● **Task instructions**:
Each line of the data below that carries the word "Rendered" needs to be copied.
Top of Stored data
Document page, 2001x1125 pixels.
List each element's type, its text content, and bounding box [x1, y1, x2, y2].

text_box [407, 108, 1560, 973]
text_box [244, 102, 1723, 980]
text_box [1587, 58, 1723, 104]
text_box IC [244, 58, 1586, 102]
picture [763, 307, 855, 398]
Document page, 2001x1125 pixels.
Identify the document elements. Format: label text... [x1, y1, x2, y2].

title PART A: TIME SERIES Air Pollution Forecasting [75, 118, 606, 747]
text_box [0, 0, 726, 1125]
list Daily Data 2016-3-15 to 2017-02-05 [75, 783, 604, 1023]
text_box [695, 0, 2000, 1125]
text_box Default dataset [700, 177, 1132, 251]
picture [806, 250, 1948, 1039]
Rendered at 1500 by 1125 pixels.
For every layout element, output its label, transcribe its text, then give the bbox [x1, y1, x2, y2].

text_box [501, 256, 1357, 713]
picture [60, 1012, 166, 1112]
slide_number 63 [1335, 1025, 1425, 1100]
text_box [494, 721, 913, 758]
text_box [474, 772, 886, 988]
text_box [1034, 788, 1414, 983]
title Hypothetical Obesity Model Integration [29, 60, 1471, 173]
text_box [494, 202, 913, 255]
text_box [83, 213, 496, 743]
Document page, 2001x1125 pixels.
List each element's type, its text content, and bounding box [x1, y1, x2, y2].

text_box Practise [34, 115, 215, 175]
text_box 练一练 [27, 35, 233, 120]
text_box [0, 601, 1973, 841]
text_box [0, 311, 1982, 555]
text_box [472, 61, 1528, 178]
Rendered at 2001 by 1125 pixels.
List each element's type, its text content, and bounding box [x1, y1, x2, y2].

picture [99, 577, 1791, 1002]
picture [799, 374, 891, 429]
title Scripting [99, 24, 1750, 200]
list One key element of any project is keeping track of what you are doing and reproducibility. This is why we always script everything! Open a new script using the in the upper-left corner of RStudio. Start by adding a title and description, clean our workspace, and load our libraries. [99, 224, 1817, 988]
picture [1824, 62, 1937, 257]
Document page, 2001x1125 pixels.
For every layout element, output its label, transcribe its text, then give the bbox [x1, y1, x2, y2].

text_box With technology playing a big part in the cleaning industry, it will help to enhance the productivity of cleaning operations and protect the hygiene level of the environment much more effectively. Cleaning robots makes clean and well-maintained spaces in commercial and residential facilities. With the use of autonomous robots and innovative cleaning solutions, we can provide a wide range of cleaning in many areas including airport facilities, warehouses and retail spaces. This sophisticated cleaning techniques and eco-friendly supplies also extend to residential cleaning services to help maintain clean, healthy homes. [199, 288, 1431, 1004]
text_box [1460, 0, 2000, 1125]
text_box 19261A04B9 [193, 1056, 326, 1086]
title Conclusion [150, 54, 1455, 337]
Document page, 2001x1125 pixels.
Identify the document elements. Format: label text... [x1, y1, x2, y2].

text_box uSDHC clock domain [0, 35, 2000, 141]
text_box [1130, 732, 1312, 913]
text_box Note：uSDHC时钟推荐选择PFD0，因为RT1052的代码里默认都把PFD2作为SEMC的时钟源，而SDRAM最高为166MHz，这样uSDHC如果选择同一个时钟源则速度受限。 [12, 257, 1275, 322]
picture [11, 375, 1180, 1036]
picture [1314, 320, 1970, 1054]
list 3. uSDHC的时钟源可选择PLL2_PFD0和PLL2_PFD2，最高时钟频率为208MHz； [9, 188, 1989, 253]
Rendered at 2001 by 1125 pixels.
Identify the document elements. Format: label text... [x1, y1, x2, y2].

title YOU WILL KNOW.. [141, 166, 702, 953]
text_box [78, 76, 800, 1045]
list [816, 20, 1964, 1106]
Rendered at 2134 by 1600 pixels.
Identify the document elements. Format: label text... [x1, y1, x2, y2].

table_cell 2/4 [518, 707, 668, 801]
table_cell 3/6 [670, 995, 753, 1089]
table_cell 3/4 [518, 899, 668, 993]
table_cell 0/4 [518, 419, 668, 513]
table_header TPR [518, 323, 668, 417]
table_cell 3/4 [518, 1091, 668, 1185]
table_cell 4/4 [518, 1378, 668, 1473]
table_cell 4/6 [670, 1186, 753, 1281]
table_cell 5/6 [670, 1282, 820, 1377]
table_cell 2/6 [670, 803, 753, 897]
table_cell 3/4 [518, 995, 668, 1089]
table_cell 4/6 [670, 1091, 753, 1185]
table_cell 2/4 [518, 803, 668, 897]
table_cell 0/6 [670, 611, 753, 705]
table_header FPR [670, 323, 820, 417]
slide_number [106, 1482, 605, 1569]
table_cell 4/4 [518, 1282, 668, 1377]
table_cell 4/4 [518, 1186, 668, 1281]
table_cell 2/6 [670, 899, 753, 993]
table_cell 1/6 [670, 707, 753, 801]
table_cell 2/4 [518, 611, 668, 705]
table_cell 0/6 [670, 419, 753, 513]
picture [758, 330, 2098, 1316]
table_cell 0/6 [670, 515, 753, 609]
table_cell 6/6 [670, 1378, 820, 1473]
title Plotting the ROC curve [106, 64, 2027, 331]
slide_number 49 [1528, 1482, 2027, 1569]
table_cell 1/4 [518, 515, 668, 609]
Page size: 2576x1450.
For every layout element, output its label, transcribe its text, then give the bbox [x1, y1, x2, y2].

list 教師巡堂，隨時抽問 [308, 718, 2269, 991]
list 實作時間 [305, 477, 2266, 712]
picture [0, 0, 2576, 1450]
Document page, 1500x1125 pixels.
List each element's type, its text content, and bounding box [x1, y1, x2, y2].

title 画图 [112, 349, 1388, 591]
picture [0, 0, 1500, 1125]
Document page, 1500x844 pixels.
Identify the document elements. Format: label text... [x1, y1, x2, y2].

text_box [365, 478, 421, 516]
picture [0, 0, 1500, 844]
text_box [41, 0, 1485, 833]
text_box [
Bottom of Stored data
● **The completed task**:
Rendered at 1500 by 1125 pixels.
Rendered at 2001 by 1125 pixels.
Rendered at 2001 by 1125 pixels.
Rendered at 2134 by 1600 pixels.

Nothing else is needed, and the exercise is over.